The biggest misconception with Mr. Market's inappropriate "bond look-alike" selloff has been in the free-standing REIT space. While the Triple-Net REITs may look like bonds (due to the long-term lease structures), they aren't bonds. So essentially, the Triple-Net REITs are being characterized as fixed-income instruments when in fact they aren't. For investors looking to establish positions in the sector, there is a window of opportunity.
Last week I wrote an article on Realty Income (O), the largest Triple-Net REIT with a mallet cap of $8.361 billion. Shares closed at $42.62 with an attractive dividend yield of 5.11%. American Realty Capital Properties (ARCP) is set to announce earnings today. The robustly successful REIT has a market cap of $2.59 billion with a current dividend yield of 6.47%.
Finally, I wrote an article on Chambers Street Group (CSG) when the Princeton-based REIT listed its shares on the NYSE (May 21st). Since that time, shares have dropped over 18% and the latest closing price was $8.18 a share. Chambers has a high-quality portfolio and I believe that there could be some correlation with Chambers non-traded REIT investors and the selloff underway.
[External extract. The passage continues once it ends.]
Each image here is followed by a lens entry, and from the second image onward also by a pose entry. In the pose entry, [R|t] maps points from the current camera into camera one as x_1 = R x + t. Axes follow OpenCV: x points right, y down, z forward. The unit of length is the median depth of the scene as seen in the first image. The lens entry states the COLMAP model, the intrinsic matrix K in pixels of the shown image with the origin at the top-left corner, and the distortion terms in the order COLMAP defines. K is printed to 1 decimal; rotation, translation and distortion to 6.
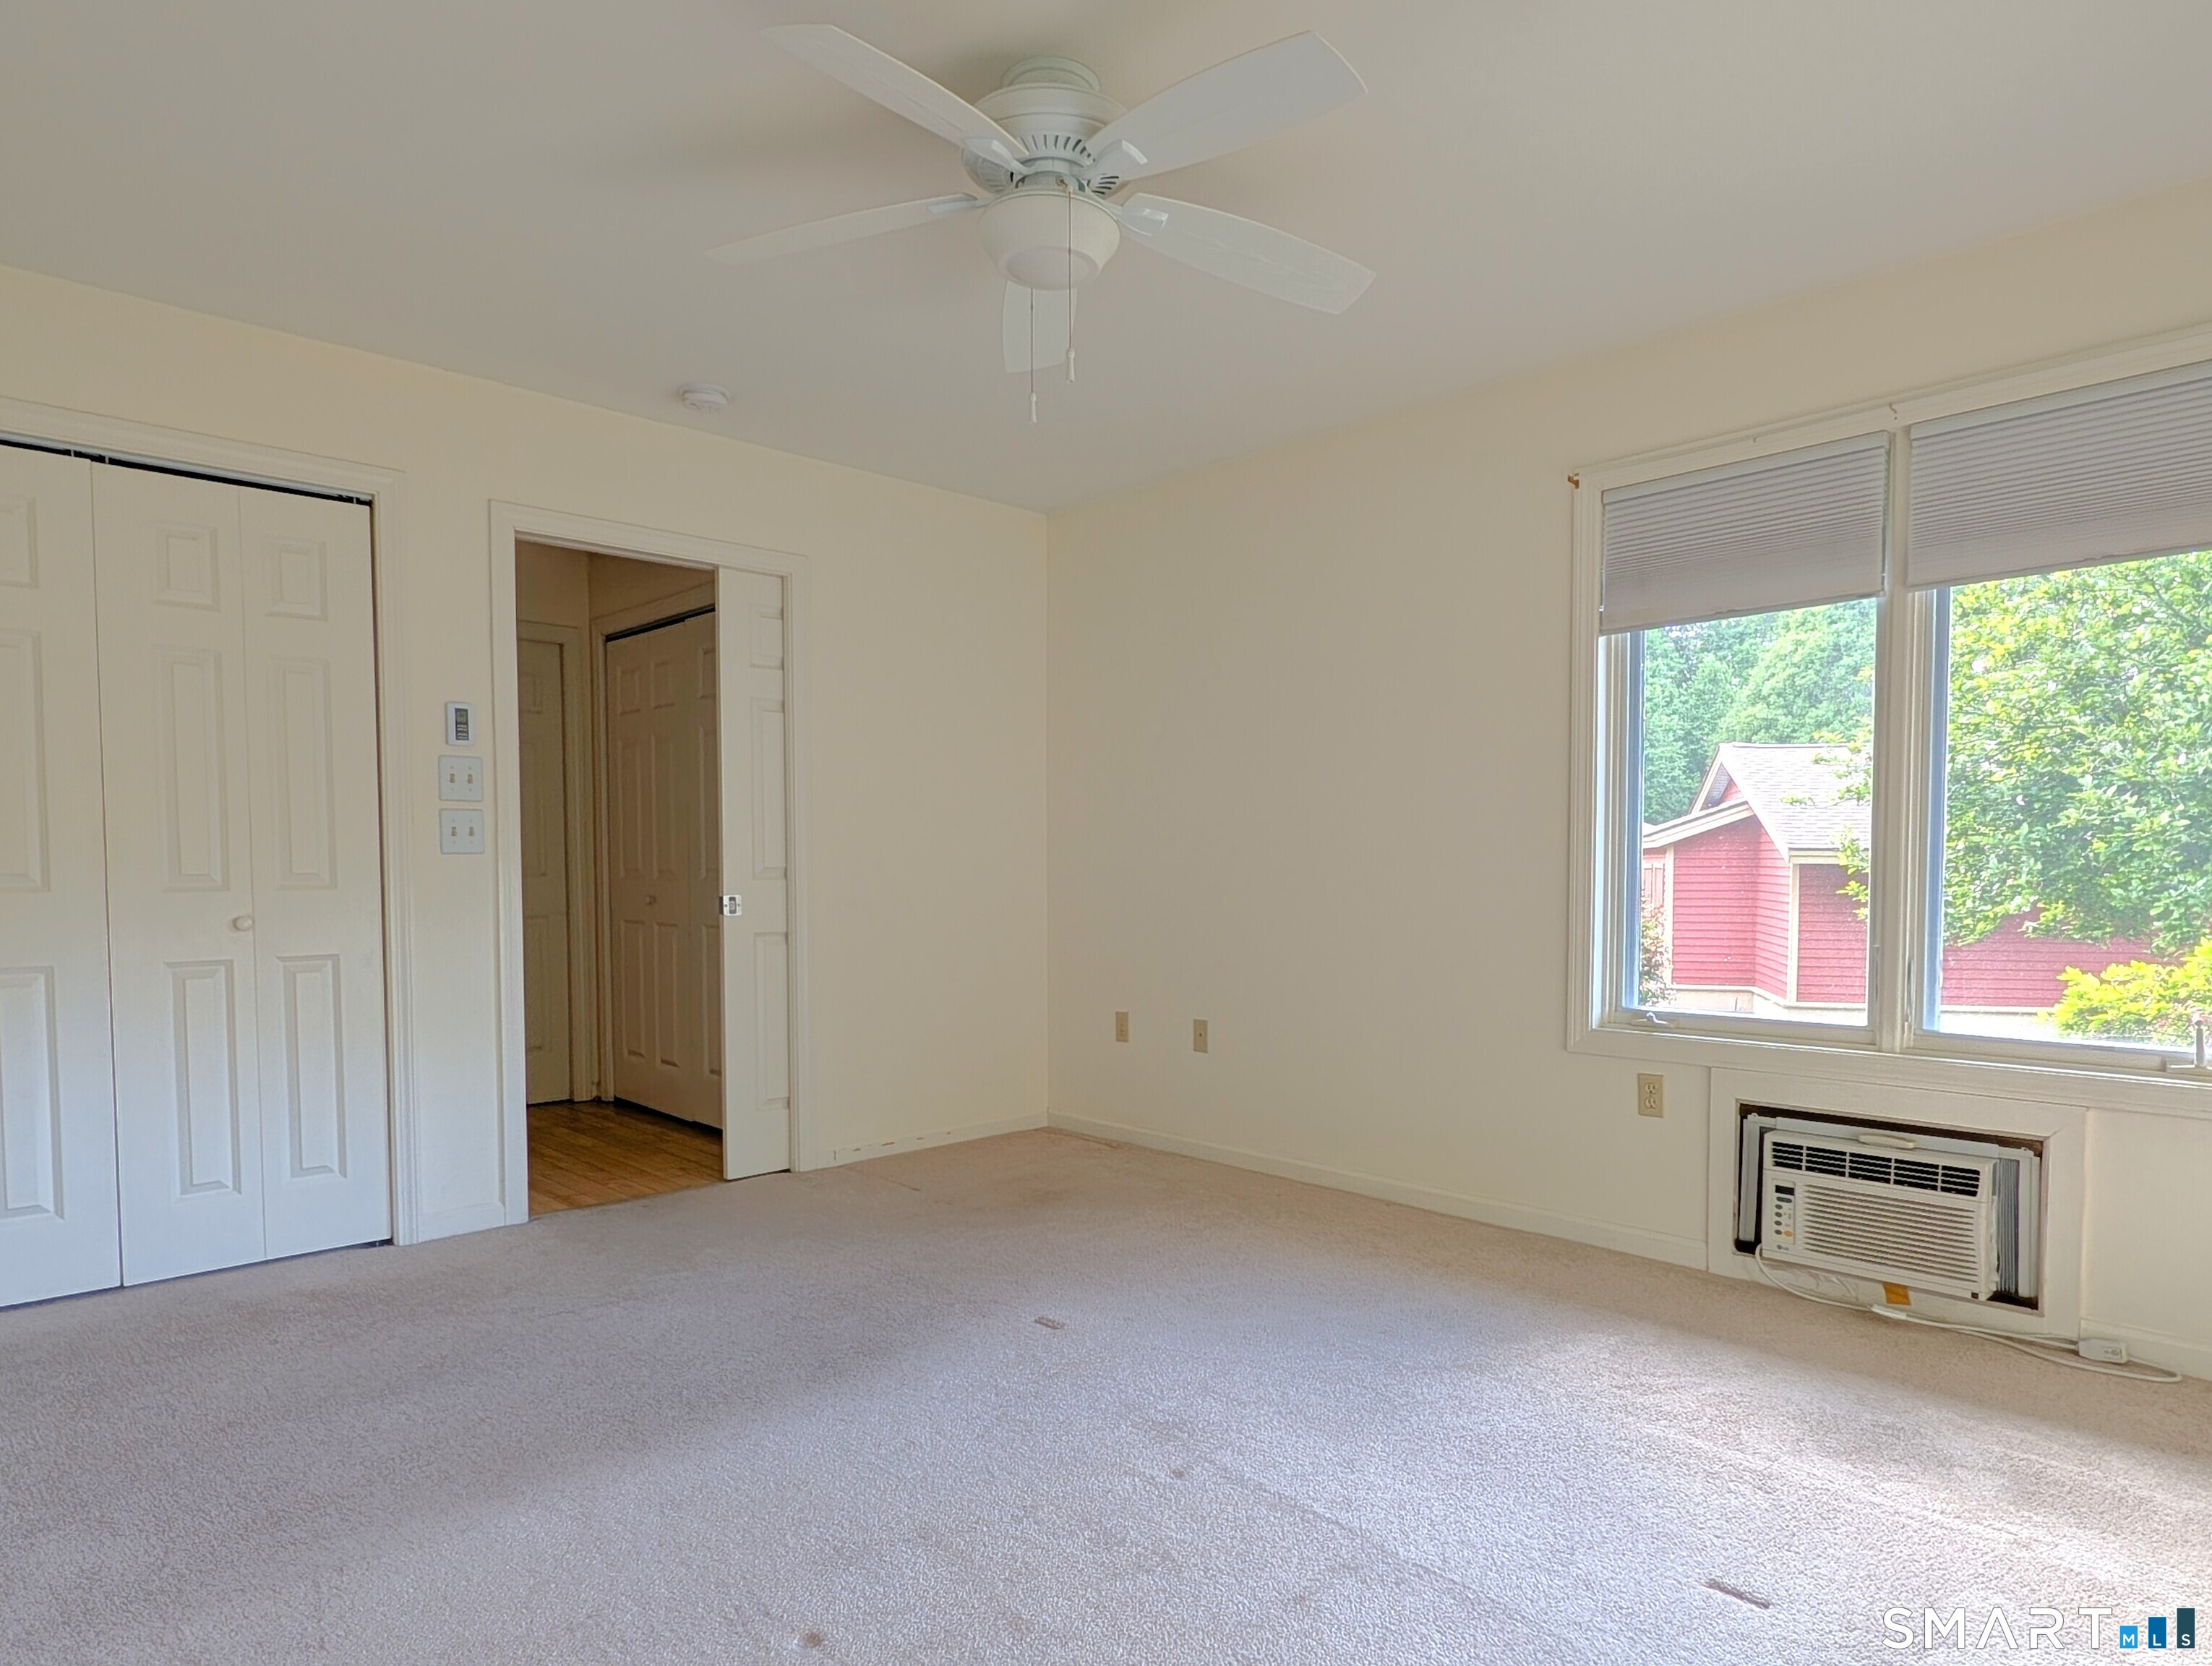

There are several competing non-traded REIT offerings in the market (notably American Realty Capital Property Trust V) and I suspect that the non-traded REIT investors (and advisors) are seeking the safety of the illiquid markets by selling on the fear of volatility. This is just a theory of mine but I have been wrestling with the decline in Chambers Street shares and that's the most conclusive argument I can make. Chambers Street has a market capitalization of $1.935 billion with a current dividend yield of 6.11%.
In closing, I'm sure you can feel my passion for real estate investing. It's simply "all I know" and I love assisting investors with finding that "nugget of wisdom" that turns into gold. However, the most important resource that I offer is to steer you from the risks, not just the "fluffy" returns. We all work hard to build a nest egg up and that's why I will constantly remind you to protect your principal AT ALL COSTS.
I enjoy writing and engaging with readers and some of the most talented real estate investors in the world, and I will sum up this article with a targeted quote from the billionaire investor Donald Trump (source: Trump Never Give Up):
Do your homework. In other words, learn everything you can about what you want, know what you are up against, and research every aspect of your endeavor. Talk to all the experts you can find. It can't be a hit or miss approach. The odds are already against you, so don't make it harder on yourself by being negligent.
Note: This article is intended to provide information to interested parties. As I have no knowledge of individual investor circumstances, goals, and/or portfolio concentration or diversification, readers are expected to complete their own due diligence before purchasing any stocks mentioned or recommended.